Plan	Daily Requests	Monthly Requests
Free (verified email)	100	3,000
Pro	Unlimited	Unlimited
Enterprise	Unlimited	Unlimited

Free models require email verification and are subject to stricter rate limits.

Provider Rate Limits

Each provider has its own rate limits:

OpenAI

Tier 1: 500 requests/minute, 60,000 tokens/minute
Tier 2: 5,000 requests/minute, 800,000 tokens/minute
Tier 3+: Higher limits based on usage

Anthropic

Free tier: 5 requests/minute
Build tier: 1,000 requests/minute
Scale tier: Custom limits

Google AI Studio

Free quota: 15 requests/minute, 1M tokens/day
Paid tier: 1,000 requests/minute, 4M tokens/minute

Google Vertex AI

Based on Google Cloud quotas
Configurable per project

When hitting provider rate limits, LLM Gateway automatically retries with exponential backoff.

Automatic Retry on 429

The gateway handles rate limit errors automatically:

apps/gateway/src/chat/tools/retry-with-fallback.ts

export function shouldRetryRequest(
  statusCode: number,
  errorType: string,
  attempt: number,
): boolean {
  if (attempt >= MAX_RETRIES) {
    return false;
  }
  
  // Retry on rate limits (429)
  if (statusCode === 429) {
    return true;
  }
  
  return false;
}

Retry Strategy

First retry: Wait 1 second
Second retry: Wait 2 seconds
Third retry: Wait 4 seconds
If all fail: Try alternative provider (if available)

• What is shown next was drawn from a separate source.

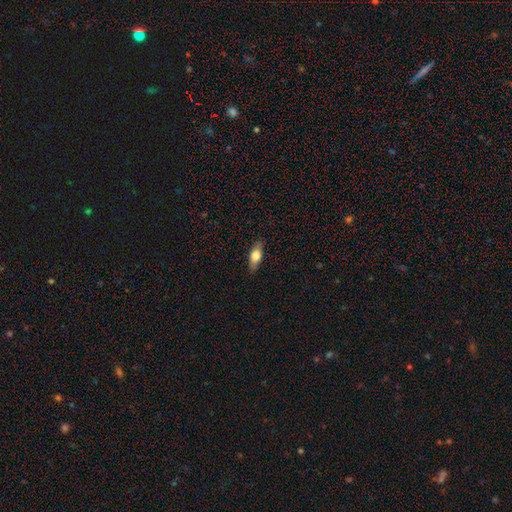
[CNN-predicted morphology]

Credit-Based Rate Limiting

In credits mode, rate limiting is based on available credits:

apps/gateway/src/chat/chat.ts

if (project.mode === "credits") {
  const regularCredits = parseFloat(organization.credits ?? "0");
  const devPlanCreditsRemaining = organization.devPlan !== "none"
    ? parseFloat(organization.devPlanCreditsLimit ?? "0") -
      parseFloat(organization.devPlanCreditsUsed ?? "0")
    : 0;
  const totalAvailableCredits = regularCredits + devPlanCreditsRemaining;
  
  if (totalAvailableCredits <= 0) {
    throw new HTTPException(402, {
      message: "Organization has insufficient credits"
    });
  }
}

How It Works

Credits deducted after each request
Requests blocked when credits reach $0
Dev plan credits separate from regular credits
Auto-renewal available for subscription plans

Project-Level Limits

Each project inherits limits from its organization:

interface Project {
  mode: "api-keys" | "credits" | "hybrid";
  status: "active" | "deleted";
}

// Deleted projects are blocked
if (project.status === "deleted") {
  throw new HTTPException(410, {
    message: "Project has been archived and is no longer accessible"
  });
}

Organization-Level Limits

Plan Limits

Feature	Free	Pro	Enterprise
API Keys/Project	5	20	Unlimited
Projects/Org	3	10	Unlimited
Team Members	1	5	Unlimited
Log Retention	3 days	90 days	Custom
Rate Limits	Standard	Higher	Custom

Monitoring Usage

Track usage in real-time:

Dashboard
API
Usage Field

View usage charts:

Requests per day
Tokens per day
Cost per day
By model/provider

curl "https://api.llmgateway.io/logs?projectId=proj_abc&limit=100" \
  -H "Authorization: Bearer YOUR_SESSION_TOKEN"

curl "https://api.llmgateway.io/keys/api?projectId=proj_abc" \
  -H "Authorization: Bearer YOUR_SESSION_TOKEN"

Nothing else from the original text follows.